Six months ago it would have been pretty simple. All I would have had to do was make some guacamole, open the cupboard and grab some tortilla chips. After my last not so glowing visit to the internist, I have stopped buying tortilla chips. I used to buy a bag a week. Now it’s been six months since I bought a bag. No chips meant no guacamole, which left me in a quandary, not knowing with what to eat Pam’s avocados.
I gave it some more thought, and as I did, inspiration struck: Avocado Toast! I had been hearing about this foodie way to consume avocados for some time. Yes, I like to cook, but I am by no means a foodie. In fact, I am about as far from being a foodie as a vegan is from endorsing The Atkins Diet. I have never ordered avocado toast. I am not sure I am cool enough or millennial enough to frequent a restaurant that serves it.

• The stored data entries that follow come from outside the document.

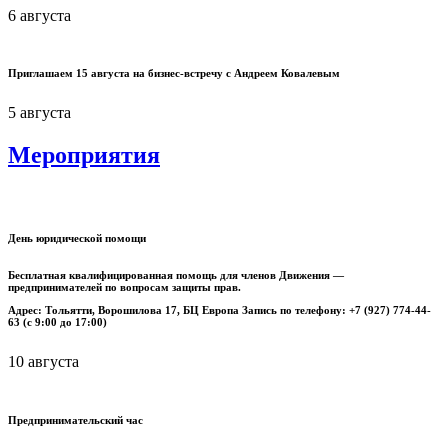
6 августа
Приглашаем 15 августа на бизнес-встречу с Андреем Ковалевым
5 августа
Мероприятия
День юридической помощи
Бесплатная квалифицированная помощь для членов Движения —
предпринимателей по вопросам защиты прав.
Адрес: Тольятти, Ворошилова 17, БЦ Европа Запись по телефону: +7 (927) 774-44-
63 (с 9:00 до 17:00)
10 августа
Предпринимательский час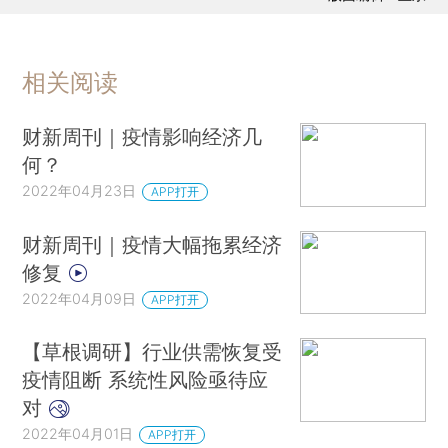
相关阅读
财新周刊｜疫情影响经济几
何？
2022年04月23日
APP打开
财新周刊｜疫情大幅拖累经济
修复
2022年04月09日
APP打开
【草根调研】行业供需恢复受
疫情阻断 系统性风险亟待应
对
2022年04月01日
APP打开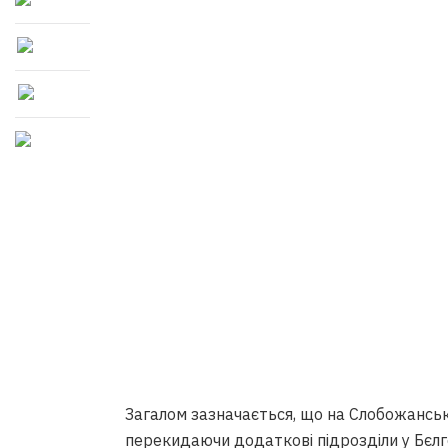
Загалом зазначається, що на Слобожанськ
перекидаючи додаткові підрозділи у Бєлг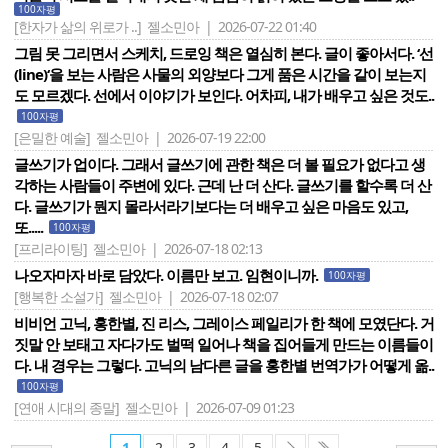
100자평
[한자가 삶의 위로가 ..]
젤소민아 | 2026-07-22 01:40
그림 못 그리면서 스케치, 드로잉 책은 열심히 본다. 글이 좋아서다. ‘선
(line)‘을 보는 사람은 사물의 외양보다 그게 품은 시간을 같이 보는지
도 모르겠다. 선에서 이야기가 보인다. 어차피, 내가 배우고 싶은 것도..
100자평
[은밀한 예술]
젤소민아 | 2026-07-19 22:00
글쓰기가 업이다. 그래서 글쓰기에 관한 책은 더 볼 필요가 없다고 생
각하는 사람들이 주변에 있다. 근데 난 더 산다. 글쓰기를 할수록 더 산
다. 글쓰기가 뭔지 몰라서라기보다는 더 배우고 싶은 마음도 있고,
또.....
100자평
[프리라이팅]
젤소민아 | 2026-07-18 02:13
나오자마자 바로 담았다. 이름만 보고. 임현이니까.
100자평
[행복한 소설가]
젤소민아 | 2026-07-18 02:07
비비언 고닉, 홍한별, 진 리스, 그레이스 페일리가 한 책에 모였단다. 거
짓말 안 보태고 자다가도 벌떡 일어나 책을 집어들게 만드는 이름들이
다. 내 경우는 그렇다. 고닉의 남다른 글을 홍한별 번역가가 어떻게 옮..
100자평
[연애 시대의 종말]
젤소민아 | 2026-07-09 01:23
1
2
3
4
5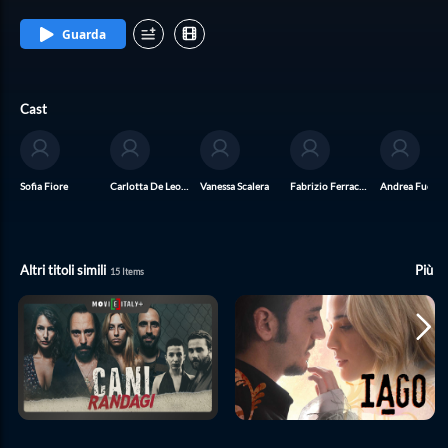
Guarda
Cast
Sofia Fiore
Carlotta De Leonardis
Vanessa Scalera
Fabrizio Ferracane
Andrea Fuorto
Altri titoli simili
Più
15
Items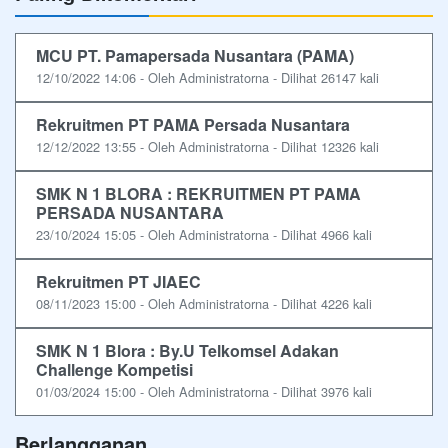
MCU PT. Pamapersada Nusantara (PAMA)
12/10/2022 14:06 - Oleh Administratorna - Dilihat 26147 kali
Rekruitmen PT PAMA Persada Nusantara
12/12/2022 13:55 - Oleh Administratorna - Dilihat 12326 kali
SMK N 1 BLORA : REKRUITMEN PT PAMA
PERSADA NUSANTARA
23/10/2024 15:05 - Oleh Administratorna - Dilihat 4966 kali
Rekruitmen PT JIAEC
08/11/2023 15:00 - Oleh Administratorna - Dilihat 4226 kali
SMK N 1 Blora : By.U Telkomsel Adakan
Challenge Kompetisi
01/03/2024 15:00 - Oleh Administratorna - Dilihat 3976 kali
Berlangganan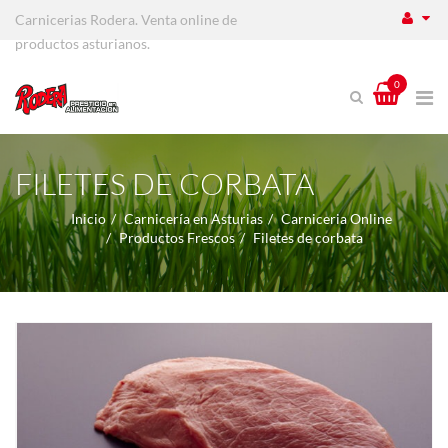
Carnicerias Rodera. Venta online de
productos asturianos.
0
FILETES DE CORBATA
Inicio
Carnicería en Asturias
Carniceria Online
Productos Frescos
Filetes de corbata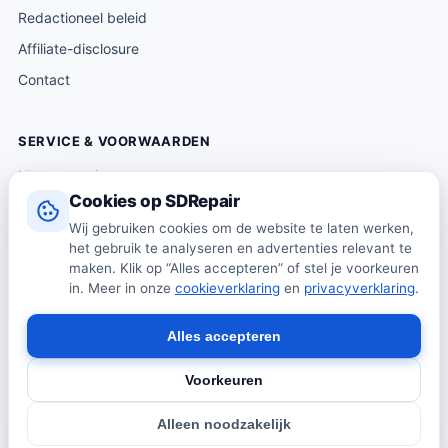
Redactioneel beleid
Affiliate-disclosure
Contact
SERVICE & VOORWAARDEN
Klantenservice
Cookies op SDRepair
Verzending & levering
Wij gebruiken cookies om de website te laten werken,
Retourneren
het gebruik te analyseren en advertenties relevant te
maken. Klik op “Alles accepteren” of stel je voorkeuren
Algemene voorwaarden
in. Meer in onze
cookieverklaring
en
privacyverklaring
.
Privacybeleid
Cookiebeleid
Alles accepteren
Voorkeuren
© 2026 SDRepair · Onafhankelijk vergelijkingsplatform · Wij
Alleen noodzakelijk
verkopen zelf geen producten · Alle prijzen onder voorbehoud.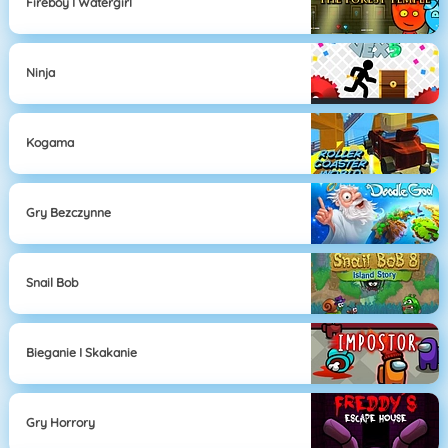
Fireboy I Watergirl
Ninja
Kogama
Gry Bezczynne
Snail Bob
Bieganie I Skakanie
Gry Horrory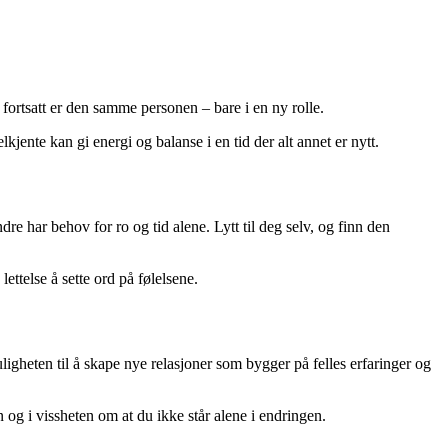
fortsatt er den samme personen – bare i en ny rolle.
kjente kan gi energi og balanse i en tid der alt annet er nytt.
re har behov for ro og tid alene. Lytt til deg selv, og finn den
ttelse å sette ord på følelsene.
gheten til å skape nye relasjoner som bygger på felles erfaringer og
og i vissheten om at du ikke står alene i endringen.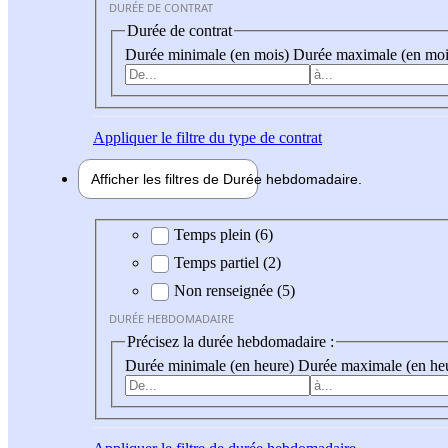
DURÉE DE CONTRAT
Durée de contrat
Durée minimale (en mois)
Durée maximale (en moi
Appliquer
le filtre du type de contrat
Afficher les filtres de
Durée hebdo
madaire
Durée hebdomadaire
Temps plein (6)
Temps partiel (2)
Non renseignée (5)
DURÉE HEBDOMADAIRE
Précisez la durée hebdomadaire :
Durée minimale (en heure)
Durée maximale (en he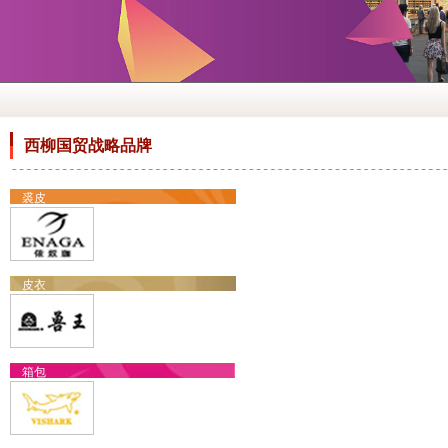
西柳国贸战略品牌
裘皮
皮衣
箱包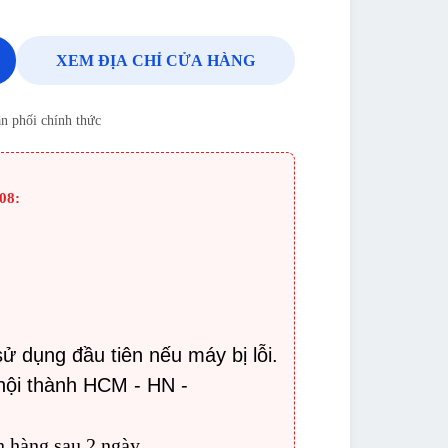
XEM ĐỊA CHỈ CỬA HÀNG
n phối chính thức
08:
:
sử dụng đầu tiên nếu máy bị lỗi.
nội thành HCM - HN -
n hàng sau 2 ngày.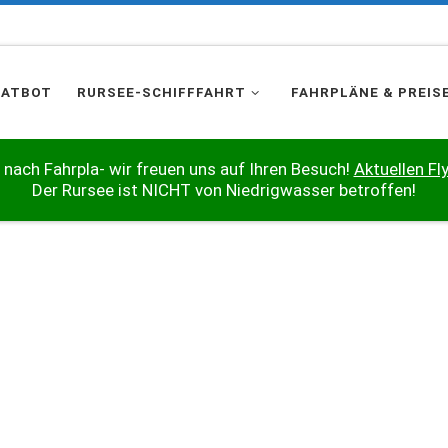
HATBOT
RURSEE-SCHIFFFAHRT
FAHRPLÄNE & PREIS
 nach Fahrpla- wir freuen uns auf Ihren Besuch!
Aktuellen Fly
Der Rursee ist NICHT von Niedrigwasser betroffen!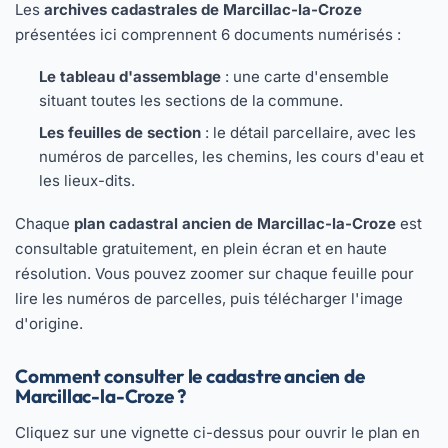
Les
archives cadastrales de Marcillac-la-Croze
présentées ici comprennent 6 documents numérisés :
Le tableau d'assemblage
: une carte d'ensemble
situant toutes les sections de la commune.
Les feuilles de section
: le détail parcellaire, avec les
numéros de parcelles, les chemins, les cours d'eau et
les lieux-dits.
Chaque
plan cadastral ancien de Marcillac-la-Croze
est
consultable gratuitement, en plein écran et en haute
résolution. Vous pouvez zoomer sur chaque feuille pour
lire les numéros de parcelles, puis télécharger l'image
d'origine.
Comment consulter le cadastre ancien de
Marcillac-la-Croze ?
Cliquez sur une vignette ci-dessus pour ouvrir le plan en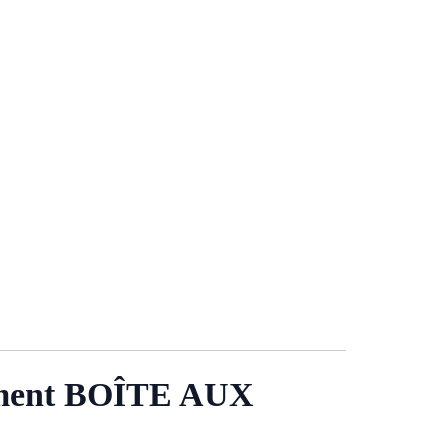
ment BOÎTE AUX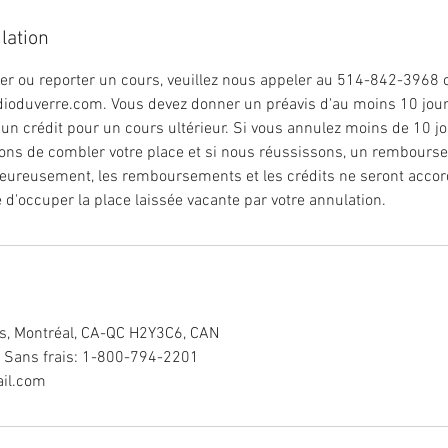
lation
er ou reporter un cours, veuillez nous appeler au 514-842-3968 
dioduverre.com. Vous devez donner un préavis d'au moins 10 jour
 crédit pour un cours ultérieur. Si vous annulez moins de 10 jo
rons de combler votre place et si nous réussissons, un rembour
heureusement, les remboursements et les crédits ne seront acco
occuper la place laissée vacante par votre annulation.
s, Montréal, CA-QC H2Y3C6, CAN
 Sans frais: 1-800-794-2201
il.com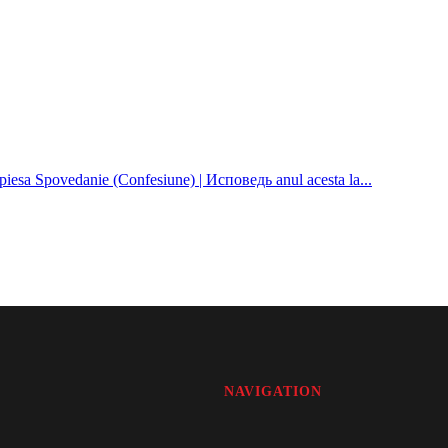
piesa Spovedanie (Confesiune) | Исповедь anul acesta la...
NAVIGATION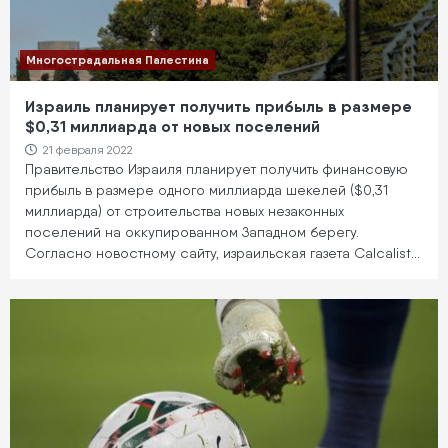
Многострадальная Палестина
Израиль планирует получить прибыль в размере
$0,31 миллиарда от новых поселений
21 февраля 2022
Правительство Израиля планирует получить финансовую
прибыль в размере одного миллиарда шекелей ($0,31
миллиарда) от строительства новых незаконных
поселений на оккупированном Западном берегу.
Согласно новостному сайту, израильская газета Calcalist…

I know that it is an overpriced hors d’oeuvre, causing millennials to delay their retirement. I have never put avocado on toast without bacon, lettuce, tomato and turkey or chicken to accompany it. Heck, I had no idea how avocado toast was made nor did I know if I needed special bread to toast. However, it was a Sunday, and I had gone to Whole Foods on my way home from the gym that morning. I had a fresh ciabatta roll sitting in the kitchen just waiting to be consumed. I assumed that it would be perfect for my avocado toast.
At that point, I googled avocado toast and read the recipe. I was not overwhelmed. There was not much to it. It was almost like making guacamole sans the tomatoes, onions, cumin and cilantro. So I made avocado toast. It took about five minutes, including the time it took to toast the ciabatta. I have to admit I liked it, and it opened up a whole new vista for avocado consumption for me. So much so that when Pam said she bought more avocados last weekend, I was a little disappointed that I did not have any ciabatta rolls upon which I could spread some avocado, but I did have a couple of frozen bagels in the freezer…..
I made avocado toast for the second weekend in a row. As I did, I asked Kim, my younger daughter who had recently returned from vacationing in Australia and was staying over for the weekend, if she wanted some. She had not heard about my first attempt, but she was impressed with this one. She asked, “Dad, are you taking your first step on the path to becoming a millennial?”
Coming from Kim, that was a compliment because usually she just comments on my advancing age in a less than flattering manner. She asked me what I was going to put it on. I shattered our millennial moment a microsecond later when I replied, “A bagel.”
It’s not worth discussing the avocado toast any further. Obviously, it was good, even on a bagel, though the bagel did bring the whole effect down a little. It really does not take much skill to make, and it would be hard to mess up. What was worth noting and thinking about was how a simple little thing like smashing an avocado and spreading it on toast instead of dipping a chip into it can change how I was perceived. One act was unexpected and cool. The other would have been expected and commonplace. Yet there would have been no fundamental difference between the acts. I am not a deep enough thinker to delve into the ramifications of that. I will leave that to those that are. I was just happy that for a brief instant my younger millennial thought I might still be relevant in her world.